As maravilhas se repetem
O caminho aplainado, os montes abaixados e os caminhos tortuosos endireitados, texto tirado do profeta Baruc (Br 5,1-9), preparam a volta do povo do exilado. Esse grandioso feito de Deus pelo povo continua a grandeza da libertação do Egito. Agora não mais num deserto mortífero, mas na beleza da restauração. Tudo é obra do amor de Deus: “Deus guiará Israel, com alegria, à luz de sua glória, manifestando a misericórdia e a justiça que Dele procedem” (Br 5,9). A vinda de João Batista convoca à conversão com atitudes. O mal que praticamos se compara ao exílio. O caminho de volta que aumenta a alegria é a conversão. Na perspectiva de fim dos tempos e também da vinda do Senhor no Natal, exige conversão. Sem isso tudo se torna uma fantasia. Perder o sentido Divino da vinda de Cristo, tanto no Natal como no fim dos tempos, é continuar um exílio, mesmo tendo o que nos agrada provisoriamente. Assim os judeus diziam que eram melhores as panelas de cebola do Egito que a liberdade (Nm 11,5). A conversão leva à riquezas e a dons maiores. Como cristãos, não podemos nos fixar somente numa piedade intimista. Temos a missão de preparar o mundo para a vinda do Senhor.
Ministério da ternura
           Paulo une a evangelização aos sentimentos de ternura, de saudade e de amor compartilhado. Evangelizamos a pessoa inteira, mas evangelizamos como pessoa completa. O ministério da ternura é o veículo mais forte para a evangelização. Lemos: “Moisés era um homem muito paciente e o mais humilde dos homens de sua época” (Nm 12,3). Jesus disse: “Eu sou manso e humilde de coração” (Mt 11,29). A própria palavra graça de Deus está ligada ao gesto de Deus que se abaixa para abraçar e reerguer. Quanta agressividade e grosseria nós encontramos nas comunidades e, em nome de Deus! O próprio João tem a humildade de dizer: “Que Ele cresça e eu diminua” (Jo 3,30). Isso vale para nós.
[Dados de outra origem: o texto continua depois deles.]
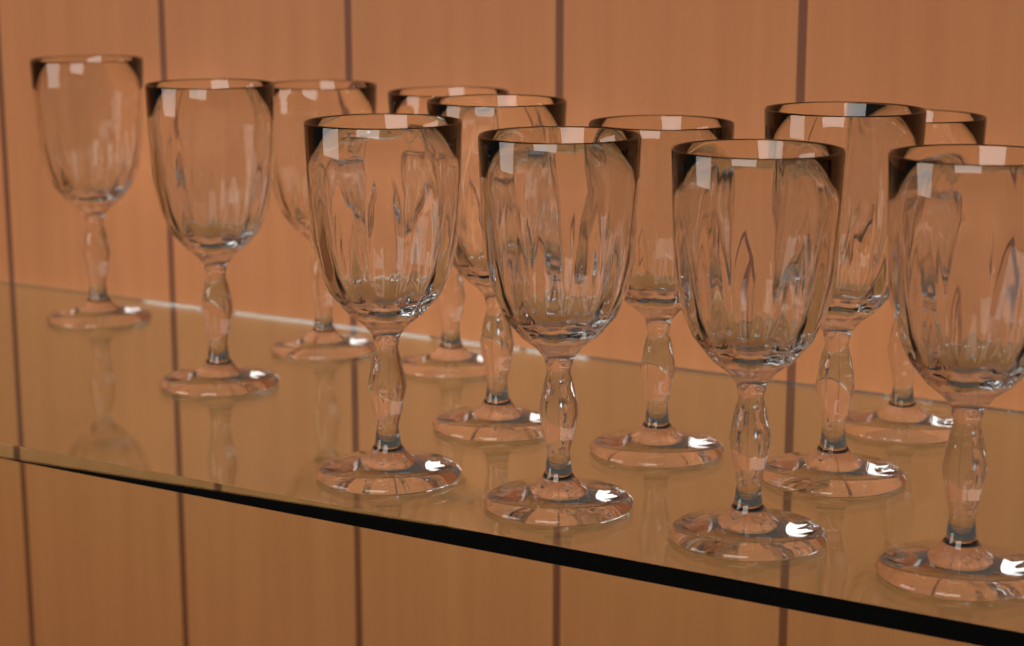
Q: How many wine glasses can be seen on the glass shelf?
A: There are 12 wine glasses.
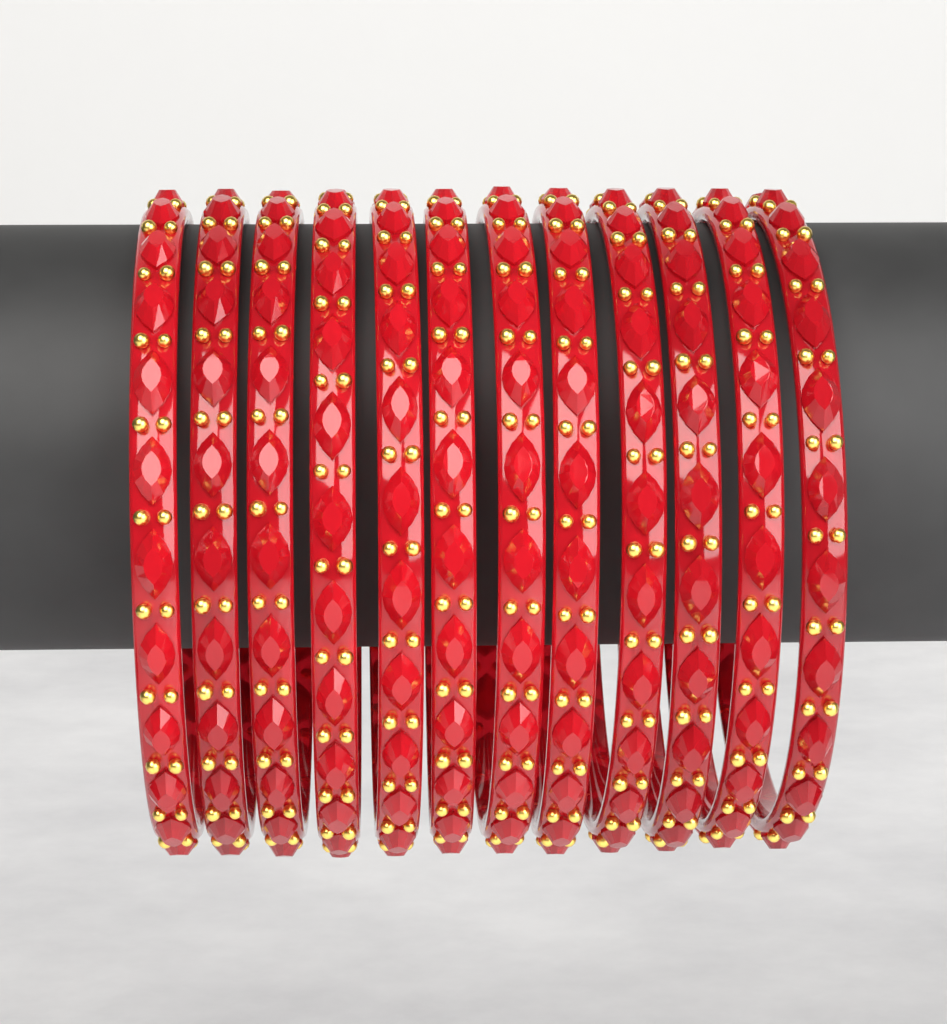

Leituras: Baruc 5,1-9; Salmo 125; Filipenses 1,4-6.8-11; Lucas 3,1-6.
Ficha nº 1812 - Homilia do 2º Domingo do Advento (09.12.18)

     1. Deus continua vindo a seu povo como sempre veio.
     2. Preparamos os caminhos do Senhor através de um processo de conversão integral.
     3. A ternura faz parte da evangelização e da preparação para a vinda do Senhor.

Trator do Pai
          
Quando lemos os textos sobre João Batista, temos a impressão de um tipo espiritualmente violento que era duro e corajoso em sua penitência e em sua pregação. João não era profeta até o momento que Deus o chamou. Era homem justo que procurava os caminhos de Deus. Nesse caminho encontrou o chamado de Deus para a conversão do povo e a preparação da vinda do Senhor. Sua pregação era forte. Era um trator espiritual que limpava, endireitava, construía.
          
           A conversão exige que saiamos de nosso mundo e encontremos o rico e exuberante Reino de Deus. E Paulo ainda vai mais longe cheio da ternura e da bondade.